Believe the hype. All the rave reviews of Doughnut Plant are spot on. Mark Isreal has revamped the workingman’s pastry, the humble doughnut, into an affordable, street-friendly, nine-star dessert. Isreal’s variety of flavors and combinations make his generations-old family recipe come to life in ways that are unexpected and sophisticated, especially for a doughnut.
The standouts are many. First, there is Isreal’s signature creation, the Tres Leches, a bright, delicious cake doughnut that is ever-so-slightly filled with a mild creamy custard, so subtle, in fact, that you might even miss it, but you would notice that it just contributed to the most incredibly fresh and moist cake that’s ever passed your lips. If you weren’t expecting it, the surprise is even more delightful.

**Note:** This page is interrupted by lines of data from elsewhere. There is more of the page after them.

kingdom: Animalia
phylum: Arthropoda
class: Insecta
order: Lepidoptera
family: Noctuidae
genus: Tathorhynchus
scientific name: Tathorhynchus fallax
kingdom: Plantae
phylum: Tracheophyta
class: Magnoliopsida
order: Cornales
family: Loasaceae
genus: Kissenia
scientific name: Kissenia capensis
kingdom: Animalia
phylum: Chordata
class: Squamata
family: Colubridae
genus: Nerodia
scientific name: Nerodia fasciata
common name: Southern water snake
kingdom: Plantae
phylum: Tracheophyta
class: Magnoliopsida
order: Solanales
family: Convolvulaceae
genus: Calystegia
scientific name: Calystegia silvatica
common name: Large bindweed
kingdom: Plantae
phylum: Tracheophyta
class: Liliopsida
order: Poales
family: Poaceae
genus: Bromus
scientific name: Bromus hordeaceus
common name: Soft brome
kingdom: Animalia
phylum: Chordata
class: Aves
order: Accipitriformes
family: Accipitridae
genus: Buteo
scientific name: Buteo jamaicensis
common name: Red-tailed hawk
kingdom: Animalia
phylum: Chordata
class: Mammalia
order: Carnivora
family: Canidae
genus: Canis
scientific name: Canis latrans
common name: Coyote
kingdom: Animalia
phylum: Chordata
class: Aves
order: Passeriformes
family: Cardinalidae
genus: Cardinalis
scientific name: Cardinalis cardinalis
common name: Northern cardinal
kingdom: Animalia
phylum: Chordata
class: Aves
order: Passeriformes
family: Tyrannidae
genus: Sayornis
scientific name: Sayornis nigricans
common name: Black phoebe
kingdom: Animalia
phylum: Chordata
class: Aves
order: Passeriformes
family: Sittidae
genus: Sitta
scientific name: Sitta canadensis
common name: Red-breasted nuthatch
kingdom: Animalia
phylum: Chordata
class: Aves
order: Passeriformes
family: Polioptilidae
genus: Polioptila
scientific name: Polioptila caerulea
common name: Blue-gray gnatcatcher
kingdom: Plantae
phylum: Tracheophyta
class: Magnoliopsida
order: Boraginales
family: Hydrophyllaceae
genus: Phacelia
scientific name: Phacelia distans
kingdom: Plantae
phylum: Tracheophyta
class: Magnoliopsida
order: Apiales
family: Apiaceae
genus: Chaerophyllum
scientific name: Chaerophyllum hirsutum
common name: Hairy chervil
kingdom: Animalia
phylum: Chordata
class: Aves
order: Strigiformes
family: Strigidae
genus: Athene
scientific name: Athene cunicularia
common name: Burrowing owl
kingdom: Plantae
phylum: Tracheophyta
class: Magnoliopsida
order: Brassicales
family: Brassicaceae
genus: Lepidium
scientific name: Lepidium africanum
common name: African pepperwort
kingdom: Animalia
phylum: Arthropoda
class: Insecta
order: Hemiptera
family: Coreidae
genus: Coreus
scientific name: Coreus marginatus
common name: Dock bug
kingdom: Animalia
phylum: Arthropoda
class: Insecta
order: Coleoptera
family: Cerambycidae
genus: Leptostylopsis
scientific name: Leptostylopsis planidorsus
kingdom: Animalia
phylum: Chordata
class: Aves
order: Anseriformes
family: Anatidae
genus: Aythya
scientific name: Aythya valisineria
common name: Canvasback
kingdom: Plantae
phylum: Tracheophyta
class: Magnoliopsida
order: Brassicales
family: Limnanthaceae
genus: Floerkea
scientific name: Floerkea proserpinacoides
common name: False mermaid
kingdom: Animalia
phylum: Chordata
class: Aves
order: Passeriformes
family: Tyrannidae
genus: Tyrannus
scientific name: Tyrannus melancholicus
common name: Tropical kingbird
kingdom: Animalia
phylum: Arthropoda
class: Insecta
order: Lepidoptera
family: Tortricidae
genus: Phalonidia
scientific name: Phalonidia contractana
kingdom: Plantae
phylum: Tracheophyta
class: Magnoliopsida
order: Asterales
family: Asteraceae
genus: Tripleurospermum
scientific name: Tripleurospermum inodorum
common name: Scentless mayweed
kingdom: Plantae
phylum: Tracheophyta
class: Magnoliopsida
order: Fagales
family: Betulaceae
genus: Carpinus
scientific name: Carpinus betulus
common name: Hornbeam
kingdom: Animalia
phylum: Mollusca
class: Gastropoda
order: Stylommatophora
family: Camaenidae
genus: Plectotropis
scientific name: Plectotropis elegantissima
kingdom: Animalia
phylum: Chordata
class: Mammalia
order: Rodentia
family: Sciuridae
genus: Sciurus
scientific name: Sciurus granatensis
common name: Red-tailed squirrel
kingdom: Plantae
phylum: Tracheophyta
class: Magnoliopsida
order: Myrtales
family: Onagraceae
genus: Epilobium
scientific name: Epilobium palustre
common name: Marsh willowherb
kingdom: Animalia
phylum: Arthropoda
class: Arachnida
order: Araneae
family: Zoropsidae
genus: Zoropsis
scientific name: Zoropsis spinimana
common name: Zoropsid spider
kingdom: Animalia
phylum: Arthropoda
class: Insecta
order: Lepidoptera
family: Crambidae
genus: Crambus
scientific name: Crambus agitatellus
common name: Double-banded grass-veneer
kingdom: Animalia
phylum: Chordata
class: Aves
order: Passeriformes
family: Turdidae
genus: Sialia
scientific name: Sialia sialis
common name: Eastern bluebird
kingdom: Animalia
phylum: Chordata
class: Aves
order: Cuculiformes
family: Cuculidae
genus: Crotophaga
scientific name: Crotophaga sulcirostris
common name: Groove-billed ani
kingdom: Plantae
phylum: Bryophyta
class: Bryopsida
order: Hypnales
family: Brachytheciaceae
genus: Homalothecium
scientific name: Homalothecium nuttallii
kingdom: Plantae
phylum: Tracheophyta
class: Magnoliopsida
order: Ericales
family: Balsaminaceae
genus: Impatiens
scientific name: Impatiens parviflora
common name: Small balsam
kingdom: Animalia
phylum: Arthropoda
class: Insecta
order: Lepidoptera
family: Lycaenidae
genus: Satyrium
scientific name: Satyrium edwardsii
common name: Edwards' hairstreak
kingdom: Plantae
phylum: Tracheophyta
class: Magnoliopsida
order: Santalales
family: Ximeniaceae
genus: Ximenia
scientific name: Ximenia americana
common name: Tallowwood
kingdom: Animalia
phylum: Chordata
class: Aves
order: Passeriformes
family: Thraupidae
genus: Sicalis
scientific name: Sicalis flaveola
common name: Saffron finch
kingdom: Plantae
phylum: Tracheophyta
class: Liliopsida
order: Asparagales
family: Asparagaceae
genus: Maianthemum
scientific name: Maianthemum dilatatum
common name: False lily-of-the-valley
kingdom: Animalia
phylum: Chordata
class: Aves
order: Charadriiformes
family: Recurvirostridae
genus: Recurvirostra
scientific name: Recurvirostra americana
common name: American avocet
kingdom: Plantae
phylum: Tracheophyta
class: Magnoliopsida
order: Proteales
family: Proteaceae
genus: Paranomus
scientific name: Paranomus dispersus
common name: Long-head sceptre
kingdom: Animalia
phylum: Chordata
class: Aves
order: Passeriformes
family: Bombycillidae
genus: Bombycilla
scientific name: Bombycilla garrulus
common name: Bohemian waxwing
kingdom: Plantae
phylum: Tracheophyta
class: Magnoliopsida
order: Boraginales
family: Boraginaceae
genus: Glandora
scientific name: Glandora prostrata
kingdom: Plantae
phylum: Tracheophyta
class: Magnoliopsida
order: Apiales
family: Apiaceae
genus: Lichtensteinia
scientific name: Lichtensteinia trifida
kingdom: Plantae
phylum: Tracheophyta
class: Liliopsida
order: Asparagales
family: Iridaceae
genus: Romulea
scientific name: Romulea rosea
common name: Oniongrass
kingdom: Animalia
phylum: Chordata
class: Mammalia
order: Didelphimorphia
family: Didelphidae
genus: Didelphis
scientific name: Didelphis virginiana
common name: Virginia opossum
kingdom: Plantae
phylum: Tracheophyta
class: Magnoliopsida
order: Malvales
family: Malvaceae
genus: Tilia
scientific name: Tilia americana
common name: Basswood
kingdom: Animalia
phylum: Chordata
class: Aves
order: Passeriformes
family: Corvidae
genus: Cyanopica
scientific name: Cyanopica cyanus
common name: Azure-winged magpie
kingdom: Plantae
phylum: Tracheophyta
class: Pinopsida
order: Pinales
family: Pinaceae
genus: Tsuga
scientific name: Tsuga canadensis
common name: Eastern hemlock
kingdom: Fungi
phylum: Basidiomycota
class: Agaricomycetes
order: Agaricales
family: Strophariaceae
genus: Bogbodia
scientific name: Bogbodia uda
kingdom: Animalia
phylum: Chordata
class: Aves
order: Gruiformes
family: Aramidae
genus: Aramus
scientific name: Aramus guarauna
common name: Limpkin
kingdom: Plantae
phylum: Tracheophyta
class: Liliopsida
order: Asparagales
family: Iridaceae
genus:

We also tried the Pistachio, with nuts mixed right in the glaze and within the cake doughnut itself—magnificent—and the chocolate chip, which, at a glance looks so modest, dressed in mere cookie crumbs. Underneath awaits a sweet, delicately rich chocolate jacket wrapping a heavenly-rich chocolate chip cake. Rumor has it that the Blackout doughnut is like some sort of crime with chocolate, and that the Coconut Glazed, which is hand-piped with handmade coconut cream, is unforgettable.
At first, we were skeptical. After all, the place better be special if it’s going in the Hotel Chelsea, but Doughnut Plant is seamlessly integrated, with a specially designed iron counter that matches the ornamentation on the hotel itself. An old photograph of Isreal’s grandfather, Herman Isreal, is illuminated on the rear wall. Isreal’s father, the potter Marvin Isreal, made the colorful art that hangs alongside it. The mirrored bathroom pays homage to Studio 54, among Mark Isreal’s earliest jobs in New York.
Doughnut Plant’s attention to detail is great, the flavors are many, and the atmosphere is lively. We experienced quick service and a friendly staff, but half the flavors were already sold-out by mid-afternoon. At roughly $2.75 a doughnut, you likely won’t buy a dozen, nor should you. These creations are substantial, filling, and will satisfy the pickiest sweet tooth among us. Get four or five of them and have a tasting party, exploring each flavor against the other over a pot of Joe.
Isreal began baking 16 years ago in the basement of his Lower East Side tenement apartment building. He built his business from the ground up, staying up each night baking and then, in the early morning, bicycling throughout the city to make deliveries to gourmet and coffee shop owners who bought his doughnuts wholesale. Now he has several Doughnut Plant locations, including two in New York (the other is on the Lower East Side at 379 Grand Street).
Overall, the newest Doughnut Plant location is a perfect fit for the hip Chelsea neighborhood. Expect long lines, especially as the weather warms and store hours are extended. Once you try them you will never want another doughnut.